* TEXTO FORNECIDO *
Projeto de Lei nº 4.758/2020: Instituição do “Trust” no Brasil 

Usualmente utilizado como instrumento de planejamento patrimonial e sucessório, especialmente em países de origem anglo-saxã, o trust permite que um indivíduo (settlor) transmita a propriedade de bens e direitos a um agente fiduciário (trustee), o qual, por sua vez, gere, administra e distribui esses bens em favor de beneficiários determinados ou determináveis (beneficiaries) ou do próprio settlor, nos termos e condições previamente estabelecidos em contrato (trust agreement/trust deed).

Não obstante a efetividade do instrumento e sua utilização por brasileiros que detêm patrimônio no exterior, até o momento o trust não possui previsão expressa na legislação brasileira como instituto jurídico. Essa vacância de tratamento gera insegurança jurídica para os brasileiros que desejam utilizar ou já utilizam a figura do trust, em especial no que se refere aos contornos tributários.

Para suprir a ausência de regramento no país, foi proposto o Projeto de Lei nº 4.758, de 2020 (“PL 4.758/2020 ou PL”) que visa introduzir o contrato de fidúcia com roupagem especial no direito brasileiro, figura inspirada no trust.

* REQUISITOS DO EXERCÍCIO *
1/ Responda às perguntas abaixo com base no texto sobre o trust.
(a) Que nome recebe o agente fiduciário a quem o settlor transmite a propriedade dos bens?
(b) Segundo o texto, o que a falta de tratamento do trust na legislação brasileira gera para quem deseja usá-lo ou já o usa?
(c) Que figura o PL 4.758/2020 visa introduzir no direito brasileiro?
2/ Reproduza o trecho do texto sobre o trust que vai de "Não obstante a" até "aos contornos tributários.", incluindo essas palavras.
3/ Escreva a continuação do texto sobre o trust a partir do ponto em que ele termina.

* LINHAS *
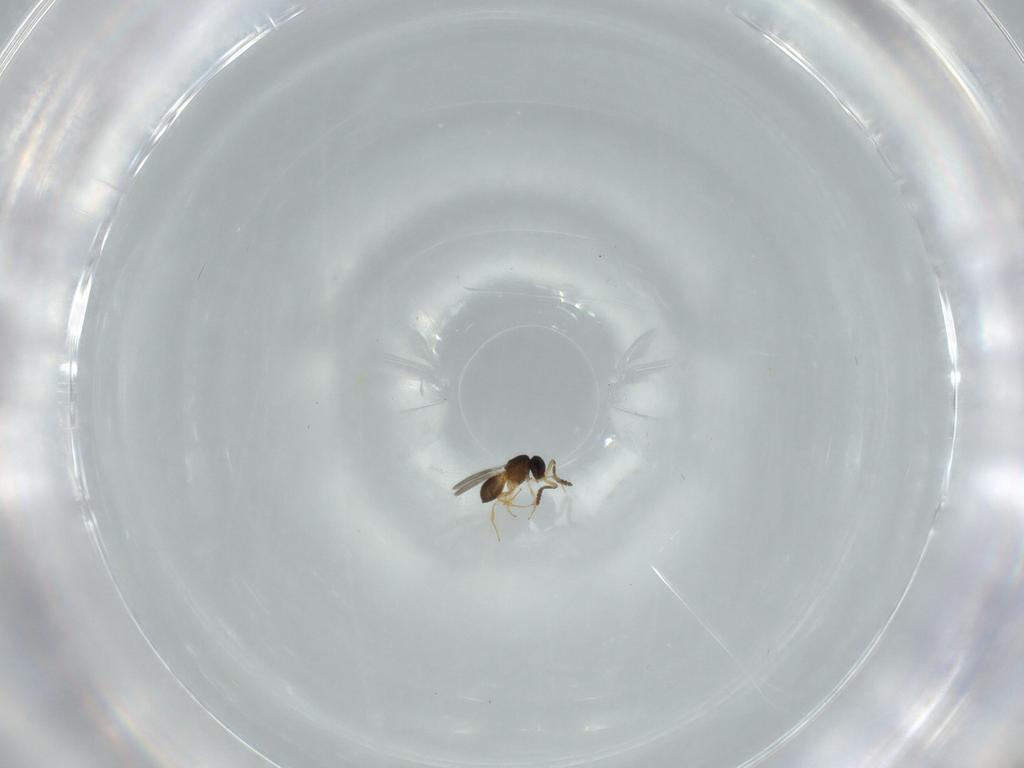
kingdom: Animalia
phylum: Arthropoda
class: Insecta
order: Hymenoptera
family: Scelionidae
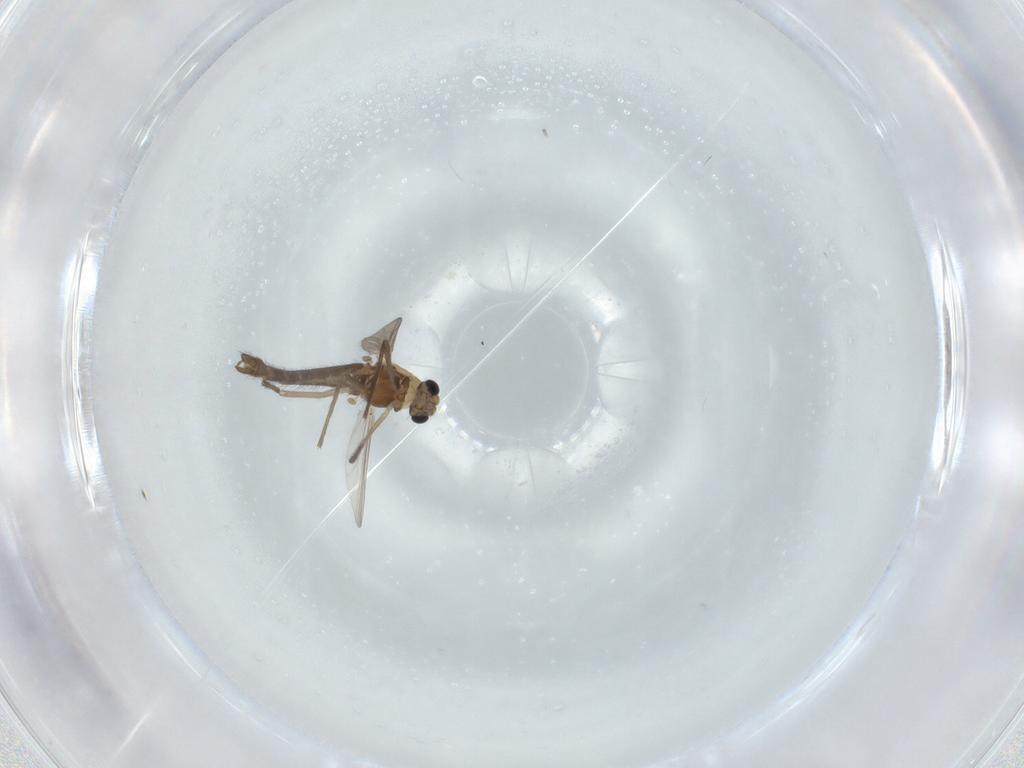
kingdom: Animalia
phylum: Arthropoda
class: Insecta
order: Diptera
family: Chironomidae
---
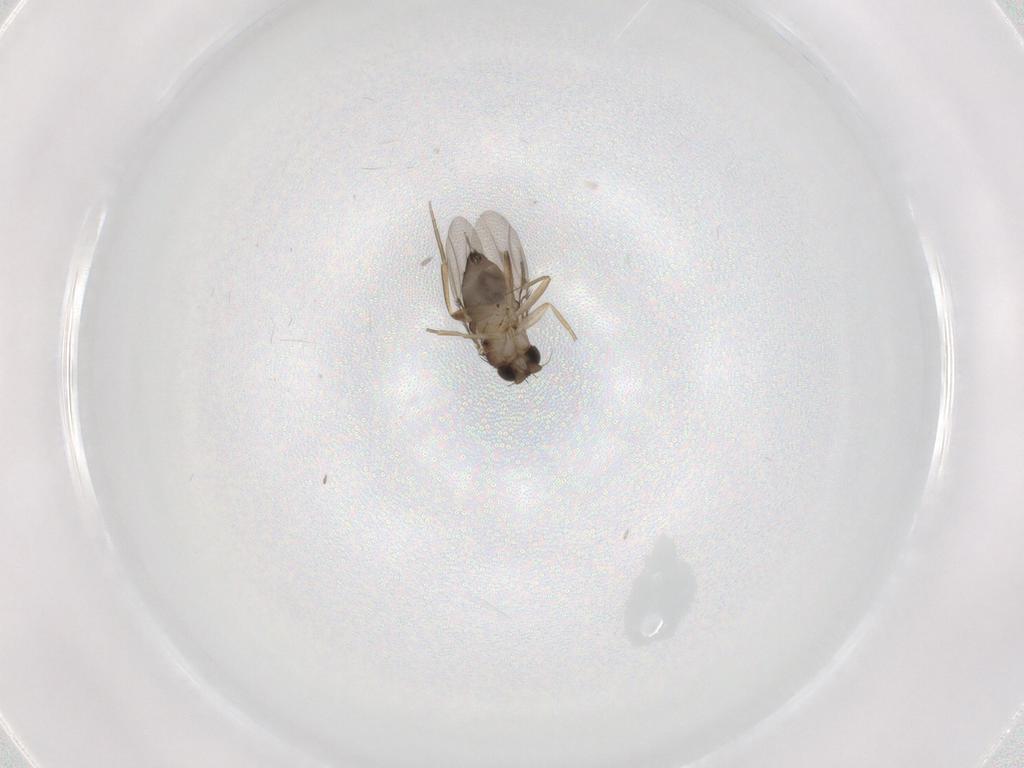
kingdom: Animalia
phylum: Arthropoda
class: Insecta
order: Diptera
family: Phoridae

* RESPOSTAS EM ORDEM *
1/
(a) Trustee.
(b) Insegurança jurídica, em especial quanto aos contornos tributários.
(c) O contrato de fidúcia com roupagem especial, figura inspirada no trust.

2/
Não obstante a efetividade do instrumento e sua utilização por brasileiros que detêm patrimônio no exterior, até o momento o trust não possui previsão expressa na legislação brasileira como instituto jurídico. Essa vacância de tratamento gera insegurança jurídica para os brasileiros que desejam utilizar ou já utilizam a figura do trust, em especial no que se refere aos contornos tributários.

3/
De acordo com o PL 4.758/2020, os bens ou direitos objetos da fidúcia constituirão patrimônio autônomo, afetado à finalidade estabelecida no ato constitutivo, de modo que deverão responder apenas pelas dívidas e obrigações a eles próprios vinculados. Em decorrência da afetação do patrimônio, o PL afasta, inclusive, a possibilidade de a propriedade fiduciária responder pelas dívidas do fiduciário, dos beneficiários e do fiduciante (i.e., o settlor), com exceção dos casos em que haja fraude. Não obstante, os créditos que antecedem a instituição do regime da fidúcia sobre os bens do devedor não se sujeitam às limitações impostas pela constituição da fidúcia.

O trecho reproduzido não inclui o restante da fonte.